3 yıl üzerine yatıldıktan sonra birdenbire TCK 301. madde değişikliği gündeme düşüyor. Ama değişikliğin alelacele ele alındığı o kadar belli ki "Ön izni cumhurbaşkanı mı versin, yoksa Adalet Bakanı mı?" sorusuna her bir yetkili farklı cevap veriyor.
Belli ki, tıpkı "Velev ki..." sözleri ile başlayan dönemde türbana özgürlüğü diğer anayasal değişikliklerden ayırarak AKP’nin MHP’nin peşine takılıp sürüklendiği gibi, 301 konusunda da "kervan yolda düzülür" mantığı ile hareket ediliyor.
Şimdi "301 değişikliği" ile AB’ye şirin gözükülecek, ama 301’e dokundurtmamakta yeminli MHP’den de parti kapatmayı zorlaştırma konusunda destek istenecek!
* * *
Recep Tayyip Erdoğan bir şeyler söylüyor, söylenen sözleri en yakın mesai arkadaşları bile tıpkı bizler gibi TV’lerde duyuyorlar ve o andan itibaren söylenen sözlere mecburen sahip çıkıyorlar.
Bu garabet AKP’de devamlı yaşanıyor. Başbakan’ın "ben merkezli" ruh hali bütün partiyi teslim almış durumda. O ne buyurursa AKP’liler de öyle davranmaktan başka çare bulamıyorlar.
AKP’de son iki aydır herkes şaşkın.
Sıkı ise tepki ver.
"İşte kapı, işte sapı!"
* * *
TV’ye bakıyorum. AKP’nin bir ilde tertip ettiği gençlik kurultayında avaz avaz "10. Yıl Marşı" okunuyor. Stilize edilmiş şekli ile bu marş 28 Şubat döneminin simgesi olmuştur. Dönemin komutanlarının yarattıkları psikolojik harekát ile marş tıpkı İstiklal Marşı gibi ayakta söylenirdi.Haşa marşın kendisine değil ama 28 Şubat’ta kullanıldığı şekle gıcık olmamak mümkün değildir. Geçmişini inkár etmeyen hiçbir AKP’linin bu marşı içten söylemesi insan fıtratına uymaz.
Ama oluyor işte, AKP’liler avaz avaz söylüyorlar.
Salona bakıyorum, türbanlı kızlar, kadınlar adeta sırra kadem basmışlar.
* * *
Başbakan nereden bulmuşsa bulmuş, zamanında İnönü resimleri ile basılmış banknotları kürsüden sallıyor. "CHP Atatürkçü değil!" demeye getiriyor. Maşallah, ağzından laiklik kelimesi düşmüyor. AKP hem Atatürkçü hem de laikliğin bekçisi!

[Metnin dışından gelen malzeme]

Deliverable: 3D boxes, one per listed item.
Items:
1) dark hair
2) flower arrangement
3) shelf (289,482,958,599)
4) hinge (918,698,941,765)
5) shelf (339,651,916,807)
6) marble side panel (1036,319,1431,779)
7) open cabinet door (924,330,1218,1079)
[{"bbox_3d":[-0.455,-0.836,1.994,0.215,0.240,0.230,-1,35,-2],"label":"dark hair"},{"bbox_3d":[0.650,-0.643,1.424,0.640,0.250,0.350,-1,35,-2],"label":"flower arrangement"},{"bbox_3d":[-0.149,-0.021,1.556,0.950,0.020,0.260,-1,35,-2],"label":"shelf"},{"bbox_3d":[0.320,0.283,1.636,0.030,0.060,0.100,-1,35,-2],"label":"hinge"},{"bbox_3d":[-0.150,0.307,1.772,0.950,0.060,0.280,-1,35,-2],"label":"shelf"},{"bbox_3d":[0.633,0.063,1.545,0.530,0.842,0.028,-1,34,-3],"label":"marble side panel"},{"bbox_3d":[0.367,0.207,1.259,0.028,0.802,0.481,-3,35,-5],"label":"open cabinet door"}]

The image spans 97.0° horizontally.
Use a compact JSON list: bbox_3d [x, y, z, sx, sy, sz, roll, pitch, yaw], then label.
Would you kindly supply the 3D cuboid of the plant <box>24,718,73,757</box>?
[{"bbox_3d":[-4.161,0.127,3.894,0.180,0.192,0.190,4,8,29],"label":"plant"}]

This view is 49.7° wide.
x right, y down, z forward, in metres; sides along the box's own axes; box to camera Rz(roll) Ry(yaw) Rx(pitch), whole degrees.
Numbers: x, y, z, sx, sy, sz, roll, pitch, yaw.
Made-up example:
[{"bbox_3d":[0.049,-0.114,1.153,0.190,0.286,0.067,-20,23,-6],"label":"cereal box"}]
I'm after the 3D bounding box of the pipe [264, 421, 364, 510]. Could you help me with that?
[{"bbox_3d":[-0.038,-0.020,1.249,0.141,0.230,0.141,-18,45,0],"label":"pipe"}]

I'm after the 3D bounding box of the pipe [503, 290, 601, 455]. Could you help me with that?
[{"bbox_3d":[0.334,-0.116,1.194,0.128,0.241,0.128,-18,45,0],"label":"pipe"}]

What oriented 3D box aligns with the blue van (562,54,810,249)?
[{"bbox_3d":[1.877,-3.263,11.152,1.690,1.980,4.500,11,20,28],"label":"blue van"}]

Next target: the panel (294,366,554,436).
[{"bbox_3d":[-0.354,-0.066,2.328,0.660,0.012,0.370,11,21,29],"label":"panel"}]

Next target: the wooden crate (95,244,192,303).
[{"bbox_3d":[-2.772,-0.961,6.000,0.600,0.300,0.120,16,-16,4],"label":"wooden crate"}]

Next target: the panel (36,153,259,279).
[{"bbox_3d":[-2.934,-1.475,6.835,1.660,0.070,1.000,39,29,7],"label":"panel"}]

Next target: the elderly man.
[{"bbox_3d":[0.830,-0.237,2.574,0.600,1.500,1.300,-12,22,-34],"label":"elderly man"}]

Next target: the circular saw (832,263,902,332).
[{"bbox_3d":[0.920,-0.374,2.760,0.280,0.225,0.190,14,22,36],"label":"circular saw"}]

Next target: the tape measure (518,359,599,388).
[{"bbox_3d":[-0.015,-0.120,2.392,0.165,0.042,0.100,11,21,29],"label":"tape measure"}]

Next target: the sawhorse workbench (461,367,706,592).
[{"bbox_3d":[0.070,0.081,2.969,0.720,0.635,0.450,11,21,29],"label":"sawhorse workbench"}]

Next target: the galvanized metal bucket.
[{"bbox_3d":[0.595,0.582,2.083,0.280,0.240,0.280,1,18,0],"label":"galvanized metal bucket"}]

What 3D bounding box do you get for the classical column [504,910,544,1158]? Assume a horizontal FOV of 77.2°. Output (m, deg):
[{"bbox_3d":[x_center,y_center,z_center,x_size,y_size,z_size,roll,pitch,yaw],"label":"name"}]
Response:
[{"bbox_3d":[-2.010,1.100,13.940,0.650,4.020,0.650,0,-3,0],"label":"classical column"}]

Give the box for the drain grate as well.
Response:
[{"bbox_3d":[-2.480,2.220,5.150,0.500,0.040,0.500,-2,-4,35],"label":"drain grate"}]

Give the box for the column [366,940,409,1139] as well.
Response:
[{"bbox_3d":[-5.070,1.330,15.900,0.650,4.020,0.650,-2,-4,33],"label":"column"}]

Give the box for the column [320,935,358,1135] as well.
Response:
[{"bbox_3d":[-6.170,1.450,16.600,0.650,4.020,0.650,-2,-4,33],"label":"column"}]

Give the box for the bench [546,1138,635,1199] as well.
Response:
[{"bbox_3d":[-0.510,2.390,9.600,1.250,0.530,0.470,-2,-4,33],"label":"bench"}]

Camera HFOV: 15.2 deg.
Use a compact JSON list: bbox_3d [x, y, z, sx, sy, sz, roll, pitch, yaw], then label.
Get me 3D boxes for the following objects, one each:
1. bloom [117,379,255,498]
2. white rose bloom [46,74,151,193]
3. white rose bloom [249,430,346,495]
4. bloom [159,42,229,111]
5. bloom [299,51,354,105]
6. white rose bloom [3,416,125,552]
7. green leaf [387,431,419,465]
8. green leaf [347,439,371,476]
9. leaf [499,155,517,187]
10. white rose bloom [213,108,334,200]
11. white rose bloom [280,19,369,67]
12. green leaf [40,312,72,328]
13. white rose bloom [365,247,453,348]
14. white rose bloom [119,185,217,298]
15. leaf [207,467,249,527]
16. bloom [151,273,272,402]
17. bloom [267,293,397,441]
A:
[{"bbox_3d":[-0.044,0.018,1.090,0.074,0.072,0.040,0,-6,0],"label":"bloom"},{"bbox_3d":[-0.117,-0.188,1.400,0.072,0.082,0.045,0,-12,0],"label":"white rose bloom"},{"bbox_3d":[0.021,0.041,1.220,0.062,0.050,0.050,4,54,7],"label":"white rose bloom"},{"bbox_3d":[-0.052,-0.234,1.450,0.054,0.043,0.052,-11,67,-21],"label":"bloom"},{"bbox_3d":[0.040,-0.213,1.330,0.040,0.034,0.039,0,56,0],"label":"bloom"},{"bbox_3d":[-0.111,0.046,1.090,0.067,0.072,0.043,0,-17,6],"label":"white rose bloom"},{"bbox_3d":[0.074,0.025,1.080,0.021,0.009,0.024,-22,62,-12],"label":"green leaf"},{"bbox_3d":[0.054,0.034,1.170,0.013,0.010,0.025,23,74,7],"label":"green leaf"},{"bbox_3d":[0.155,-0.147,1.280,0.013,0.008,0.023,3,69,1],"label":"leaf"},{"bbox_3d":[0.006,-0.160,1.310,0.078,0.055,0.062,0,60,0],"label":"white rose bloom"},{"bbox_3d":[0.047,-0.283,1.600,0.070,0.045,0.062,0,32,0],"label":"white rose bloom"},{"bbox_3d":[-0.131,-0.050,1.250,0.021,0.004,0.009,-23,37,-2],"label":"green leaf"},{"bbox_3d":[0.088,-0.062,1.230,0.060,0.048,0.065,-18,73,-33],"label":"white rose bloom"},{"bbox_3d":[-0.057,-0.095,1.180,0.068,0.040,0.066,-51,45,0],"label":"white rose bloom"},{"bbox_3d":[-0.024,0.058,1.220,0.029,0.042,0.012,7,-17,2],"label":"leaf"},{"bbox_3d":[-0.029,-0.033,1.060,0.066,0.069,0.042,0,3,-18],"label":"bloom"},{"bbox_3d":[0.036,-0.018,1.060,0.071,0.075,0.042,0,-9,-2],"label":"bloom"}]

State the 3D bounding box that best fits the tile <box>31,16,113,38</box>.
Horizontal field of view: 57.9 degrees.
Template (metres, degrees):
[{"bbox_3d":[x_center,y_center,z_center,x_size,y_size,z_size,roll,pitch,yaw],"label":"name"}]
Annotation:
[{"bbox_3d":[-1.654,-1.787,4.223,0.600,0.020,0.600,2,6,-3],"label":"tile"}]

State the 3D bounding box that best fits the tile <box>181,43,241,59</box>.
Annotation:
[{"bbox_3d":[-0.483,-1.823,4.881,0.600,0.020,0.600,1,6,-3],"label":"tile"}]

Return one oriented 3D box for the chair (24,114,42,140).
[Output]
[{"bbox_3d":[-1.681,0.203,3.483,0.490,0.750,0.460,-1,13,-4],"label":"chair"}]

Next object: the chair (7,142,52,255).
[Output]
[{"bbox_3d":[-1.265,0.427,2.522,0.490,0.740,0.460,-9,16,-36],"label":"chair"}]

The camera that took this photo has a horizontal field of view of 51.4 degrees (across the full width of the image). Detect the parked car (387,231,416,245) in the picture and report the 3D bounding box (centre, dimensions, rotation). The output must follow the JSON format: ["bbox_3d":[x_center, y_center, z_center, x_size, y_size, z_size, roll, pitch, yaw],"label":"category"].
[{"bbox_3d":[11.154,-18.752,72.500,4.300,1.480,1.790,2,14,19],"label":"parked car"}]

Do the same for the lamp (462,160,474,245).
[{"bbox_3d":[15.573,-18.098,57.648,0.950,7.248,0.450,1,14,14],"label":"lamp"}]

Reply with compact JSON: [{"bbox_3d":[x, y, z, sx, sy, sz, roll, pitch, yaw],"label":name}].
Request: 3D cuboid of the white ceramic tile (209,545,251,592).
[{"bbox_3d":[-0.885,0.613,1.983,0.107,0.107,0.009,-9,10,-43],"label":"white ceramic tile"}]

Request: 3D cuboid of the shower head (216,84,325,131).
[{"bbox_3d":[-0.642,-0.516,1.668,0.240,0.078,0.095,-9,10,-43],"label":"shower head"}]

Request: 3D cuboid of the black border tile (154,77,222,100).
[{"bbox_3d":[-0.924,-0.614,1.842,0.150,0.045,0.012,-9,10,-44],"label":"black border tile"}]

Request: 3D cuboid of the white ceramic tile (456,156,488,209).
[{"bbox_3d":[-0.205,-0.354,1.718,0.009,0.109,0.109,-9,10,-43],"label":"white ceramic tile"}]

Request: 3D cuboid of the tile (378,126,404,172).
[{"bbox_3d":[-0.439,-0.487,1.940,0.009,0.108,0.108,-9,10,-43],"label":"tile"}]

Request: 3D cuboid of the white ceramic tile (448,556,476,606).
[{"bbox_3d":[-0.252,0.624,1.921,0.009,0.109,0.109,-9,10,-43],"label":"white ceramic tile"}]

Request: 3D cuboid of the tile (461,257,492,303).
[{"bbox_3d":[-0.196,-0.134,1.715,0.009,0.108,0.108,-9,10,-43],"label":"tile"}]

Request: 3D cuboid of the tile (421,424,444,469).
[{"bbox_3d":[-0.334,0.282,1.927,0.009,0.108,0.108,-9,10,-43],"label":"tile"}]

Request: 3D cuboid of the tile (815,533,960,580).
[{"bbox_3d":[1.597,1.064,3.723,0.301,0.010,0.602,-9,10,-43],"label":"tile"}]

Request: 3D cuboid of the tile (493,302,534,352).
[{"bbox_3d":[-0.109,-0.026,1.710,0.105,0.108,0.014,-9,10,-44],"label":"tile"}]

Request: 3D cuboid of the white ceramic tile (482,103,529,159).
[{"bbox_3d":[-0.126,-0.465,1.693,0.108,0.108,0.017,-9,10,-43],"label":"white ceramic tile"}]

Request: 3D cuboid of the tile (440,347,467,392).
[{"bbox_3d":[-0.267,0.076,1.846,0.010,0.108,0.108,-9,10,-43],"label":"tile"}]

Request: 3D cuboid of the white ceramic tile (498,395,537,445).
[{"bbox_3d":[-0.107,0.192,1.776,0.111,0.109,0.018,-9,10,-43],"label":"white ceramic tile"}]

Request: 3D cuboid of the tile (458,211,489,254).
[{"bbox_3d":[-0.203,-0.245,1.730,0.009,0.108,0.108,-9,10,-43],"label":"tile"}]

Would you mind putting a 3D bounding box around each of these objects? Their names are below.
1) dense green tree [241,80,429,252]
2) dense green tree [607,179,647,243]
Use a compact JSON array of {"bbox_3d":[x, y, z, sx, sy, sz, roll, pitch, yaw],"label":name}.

Parti kapatma davasından evvel gürül gürül esen, insanları incitmekten zerre kadar ürkmeyen, laiklik hassasiyeti yüksek kesimden intikam almayı kendine iş edinen, türbanın siyasal simge olma ihtimalini pervasızca haykırarak Anayasa’nın 24. maddesini açıkça ihlal eden başbakan gitmiş, yerine "Bal dök yala!" kıvamında bir başbakan gelmiş.
Neden?
a-) Başbakan yaptığı hataları anlamış, AB’ye inancı yeniden alevlenmiş, herkesi kucaklamadığı için medanet duymuş, hem özü hem sözü demokrat bir kişi de ondan.
b-) Partisinin kapatılmasının doğrudan kendisine zarar vereceğini çözdü, AKP’nin altından bir halı gibi çekileceğini biliyor, hazırlanan alternatif senaryoların farkında, inancı da zoru görünce takiye yapmaya cevaz verdiğine göre köprüyü geçinceye kadar uslu durmanın hiçbir zararı yok düşüncesinde.
Şıklar arasında seçim sizin!
* * *
Ben insanların iç-tutarlılığına büyük önem veriyorum. İnsanların benimle aynı görüşte olma mecburiyetleri yok. Ama neyi savunurlarsa savunsunlar tutarlı olmak zorundalar.
Aksi halde onlara saygı duyamıyorum.
Hangisi gerçek AKP, hangisi gerçek Erdoğan; benim aklım karıştı!